> WORK INSTRUCTION
Pick out every line in the listing below that contains the word "authority" and copy each one. Matching is case-sensitive.

(Listing from a data collection)
####################

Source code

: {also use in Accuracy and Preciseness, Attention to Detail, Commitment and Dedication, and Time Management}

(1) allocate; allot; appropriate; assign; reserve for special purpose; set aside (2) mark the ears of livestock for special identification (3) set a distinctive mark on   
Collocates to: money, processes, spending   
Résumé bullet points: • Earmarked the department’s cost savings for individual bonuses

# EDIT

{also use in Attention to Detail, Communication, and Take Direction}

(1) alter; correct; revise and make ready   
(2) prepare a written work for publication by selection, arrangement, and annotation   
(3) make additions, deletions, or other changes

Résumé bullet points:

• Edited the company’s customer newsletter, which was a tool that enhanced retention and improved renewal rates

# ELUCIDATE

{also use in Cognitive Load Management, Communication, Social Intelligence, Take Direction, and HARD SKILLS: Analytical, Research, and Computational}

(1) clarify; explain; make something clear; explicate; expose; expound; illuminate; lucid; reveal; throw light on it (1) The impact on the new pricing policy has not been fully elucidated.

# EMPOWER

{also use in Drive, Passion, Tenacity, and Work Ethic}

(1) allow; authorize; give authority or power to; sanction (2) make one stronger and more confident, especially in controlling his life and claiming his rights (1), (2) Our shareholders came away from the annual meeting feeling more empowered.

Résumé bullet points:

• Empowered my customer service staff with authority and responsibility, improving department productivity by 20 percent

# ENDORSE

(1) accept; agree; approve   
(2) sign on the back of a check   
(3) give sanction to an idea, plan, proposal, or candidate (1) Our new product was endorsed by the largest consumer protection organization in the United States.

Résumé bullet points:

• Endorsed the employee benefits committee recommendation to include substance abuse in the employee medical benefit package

####################

> SOLUTION TO THIS PROBLEM
(1) allow; authorize; give authority or power to; sanction (2) make one stronger and more confident, especially in controlling his life and claiming his rights (1), (2) Our shareholders came away from the annual meeting feeling more empowered.
• Empowered my customer service staff with authority and responsibility, improving department productivity by 20 percent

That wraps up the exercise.